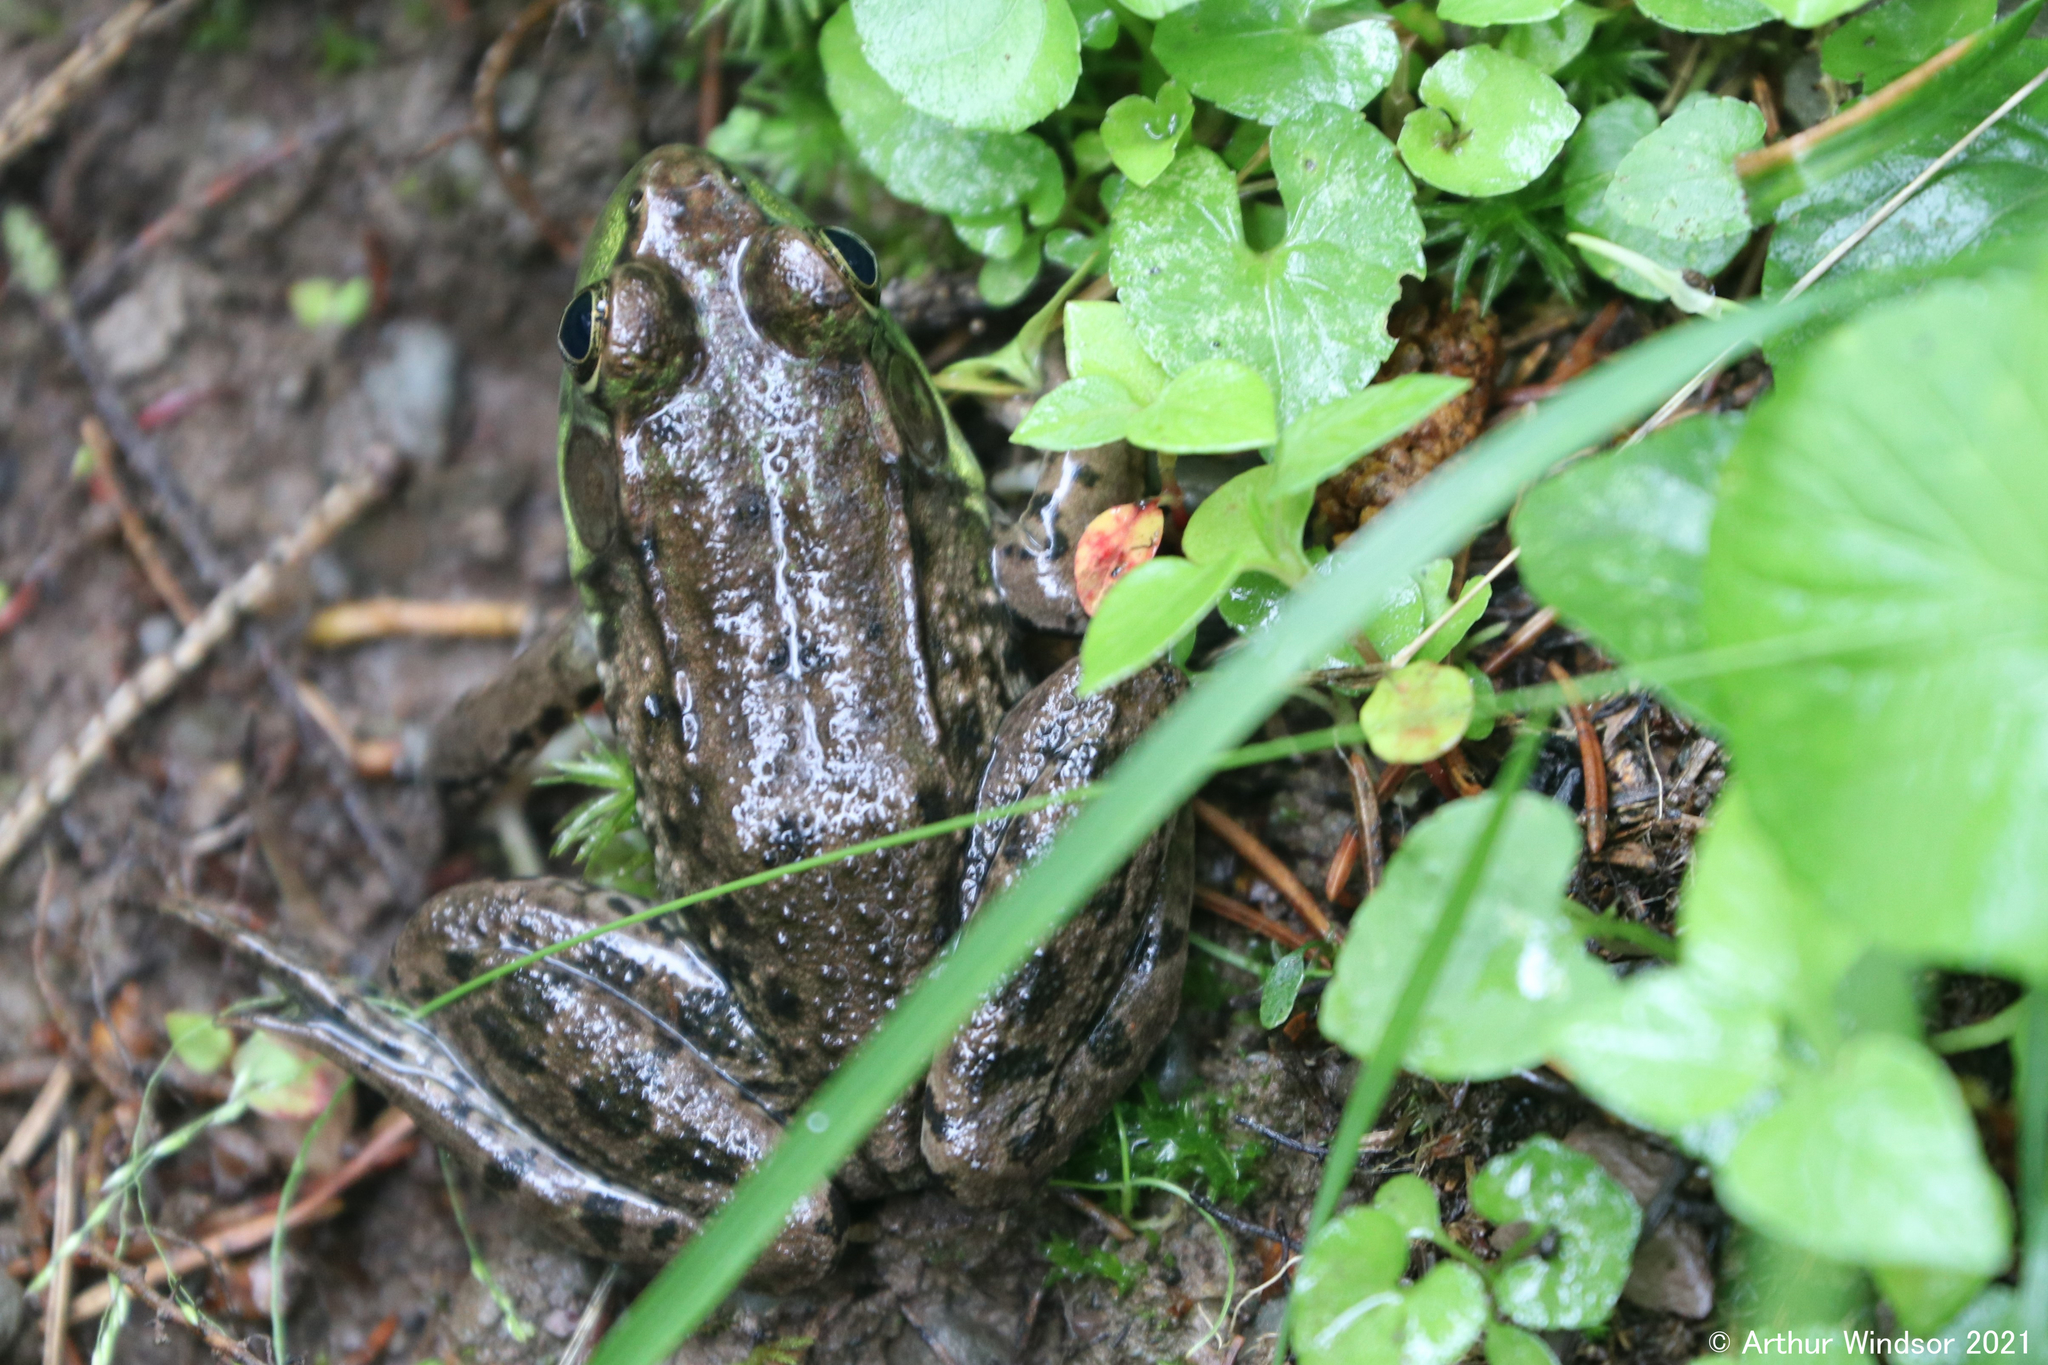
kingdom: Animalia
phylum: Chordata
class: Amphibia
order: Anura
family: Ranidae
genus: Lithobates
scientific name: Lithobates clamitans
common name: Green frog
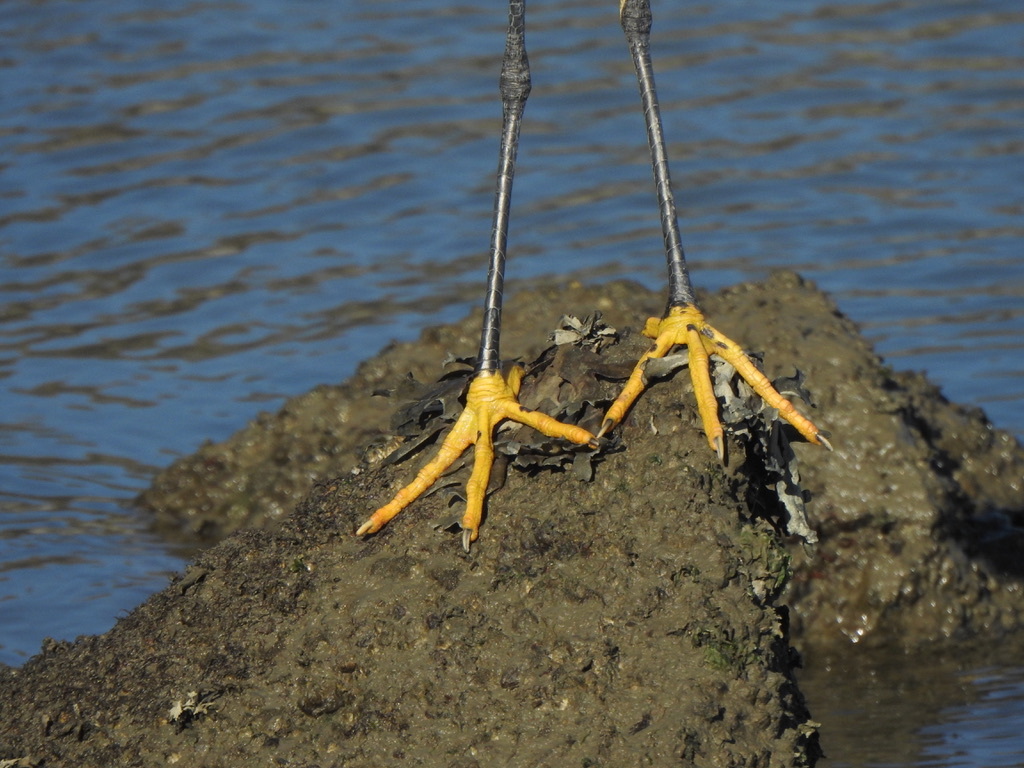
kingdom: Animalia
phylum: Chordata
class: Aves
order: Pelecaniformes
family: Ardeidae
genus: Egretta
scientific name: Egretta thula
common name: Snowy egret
______
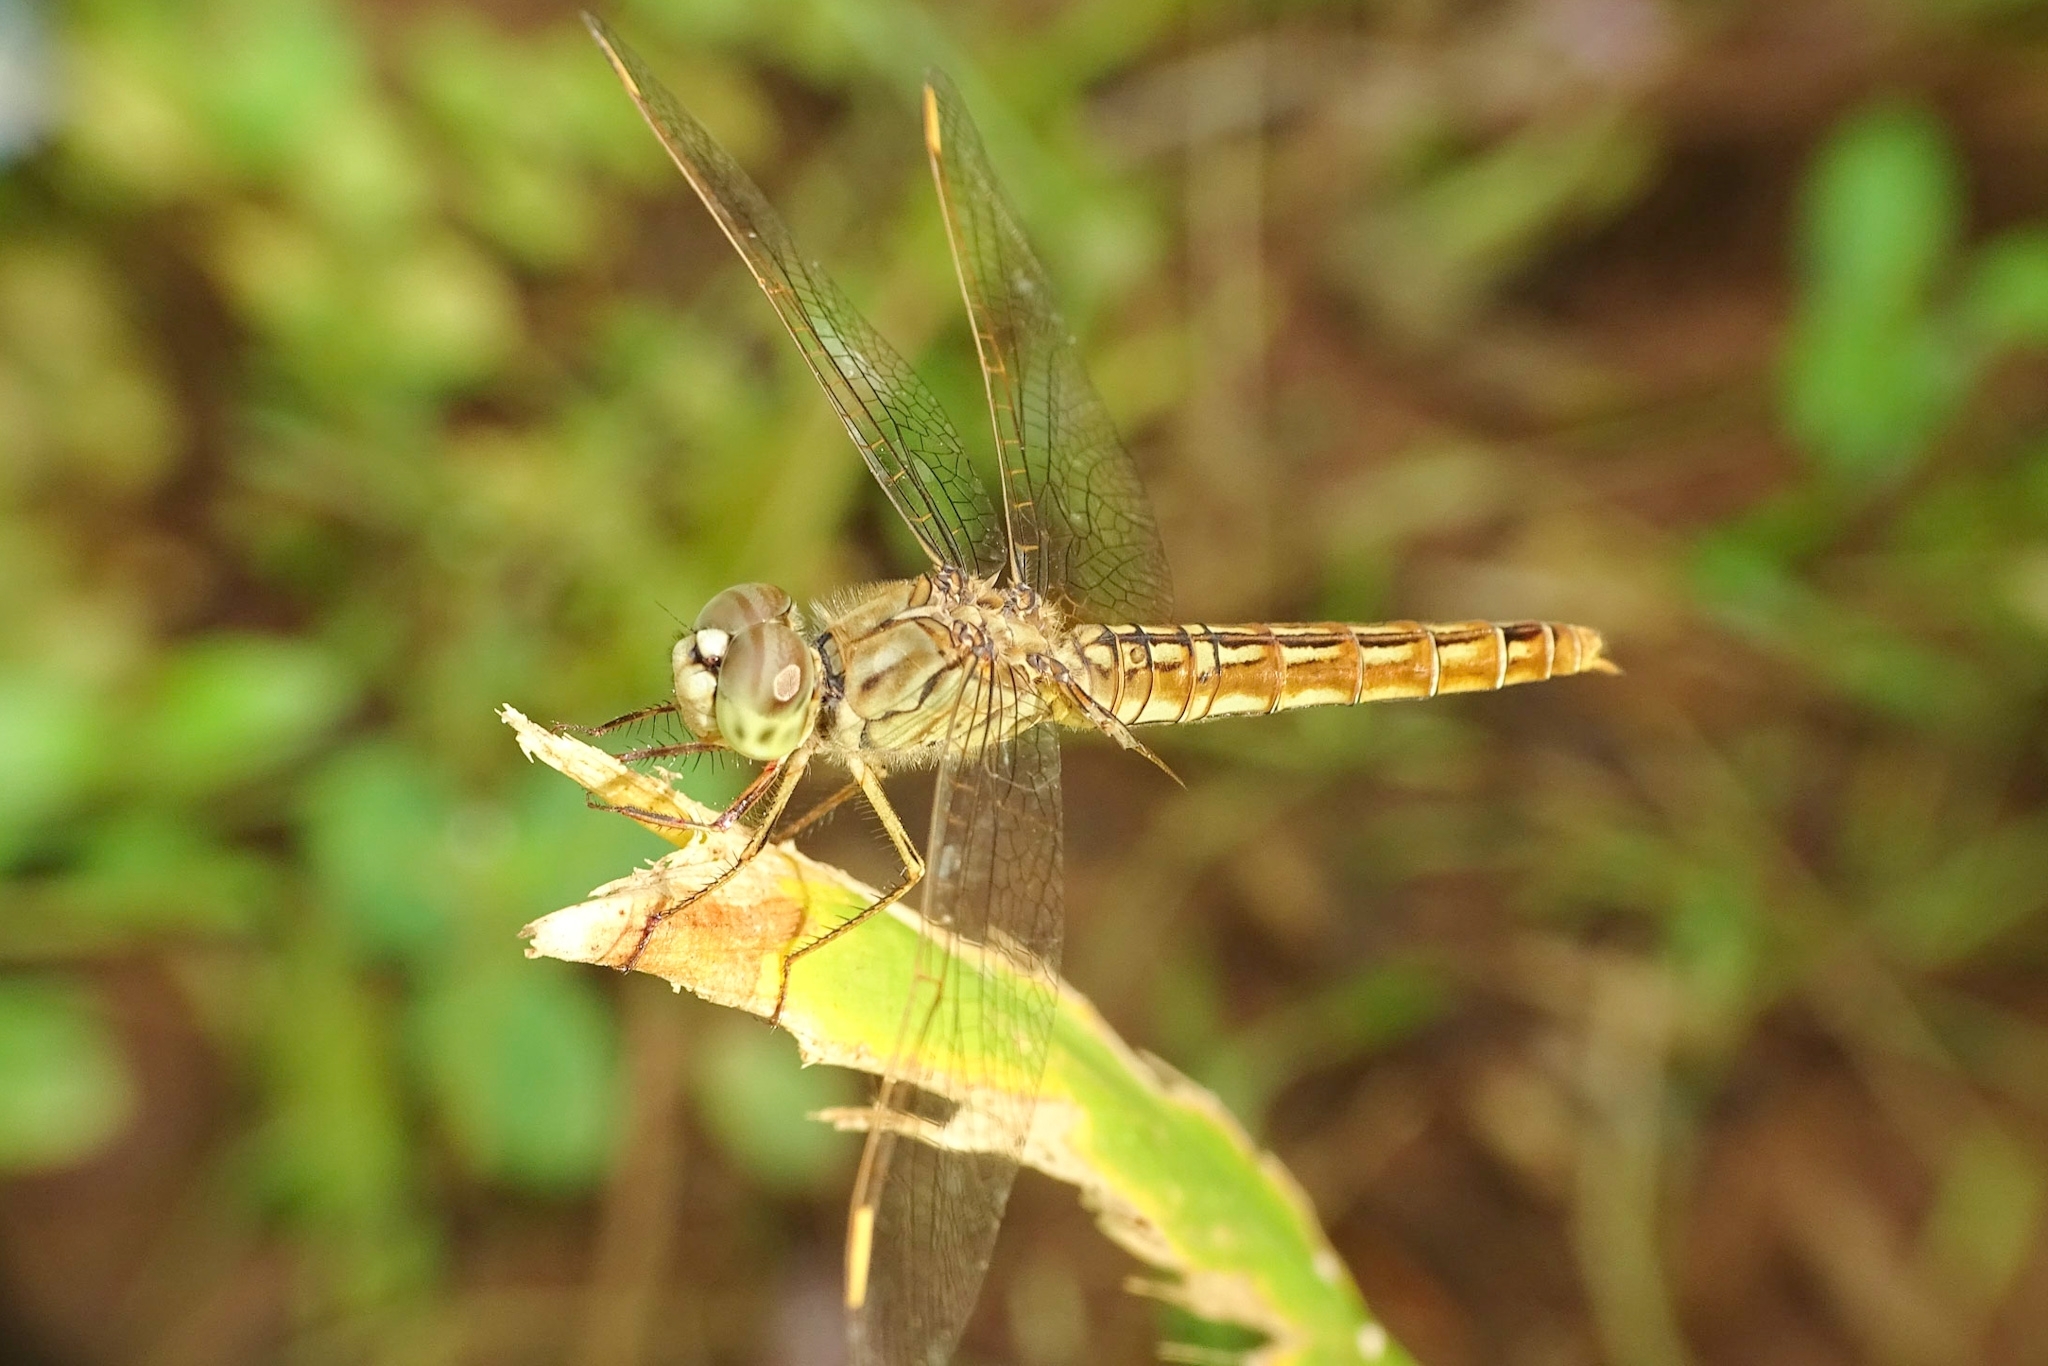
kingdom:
______
Turn the rows above into a numbered list, beginning at the line that has "order: Anura" and stopping after the line that has "scientific name: Egretta thula", with blank lines skipped and the pictures left out.

1. order: Anura
2. family: Ranidae
3. genus: Lithobates
4. scientific name: Lithobates clamitans
5. common name: Green frog
6. kingdom: Animalia
7. phylum: Chordata
8. class: Aves
9. order: Pelecaniformes
10. family: Ardeidae
11. genus: Egretta
12. scientific name: Egretta thula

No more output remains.